● What you need to do
Each line of the entries that mentions the string "left" needs to be reported.
Data records: Begin
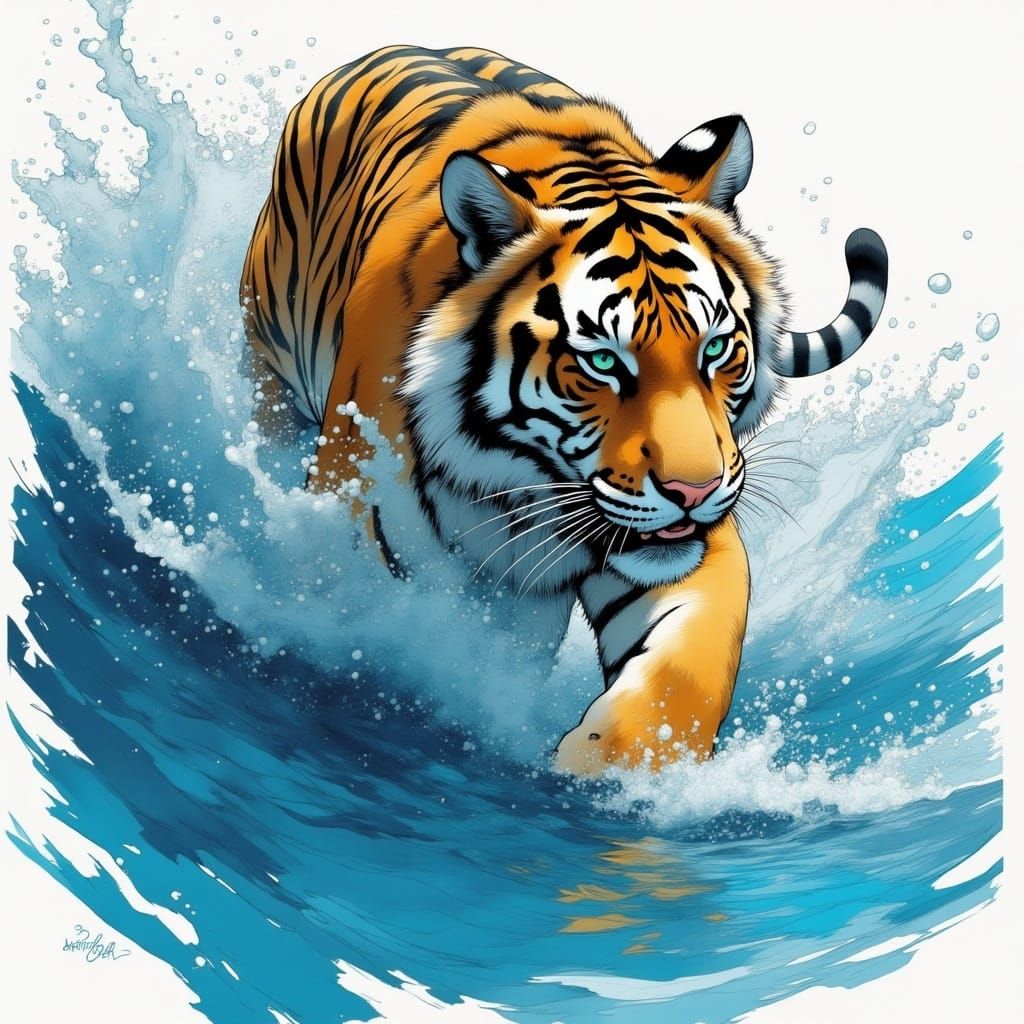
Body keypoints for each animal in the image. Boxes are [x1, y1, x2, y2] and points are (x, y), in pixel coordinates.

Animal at [240, 45, 888, 776]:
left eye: (717, 348)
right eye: (603, 361)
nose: (692, 492)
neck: (516, 487)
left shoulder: (695, 535)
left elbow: (685, 672)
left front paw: (612, 770)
Data records: End
● Solution
left eye: (717, 348)
left shoulder: (695, 535)
left elbow: (685, 672)
left front paw: (612, 770)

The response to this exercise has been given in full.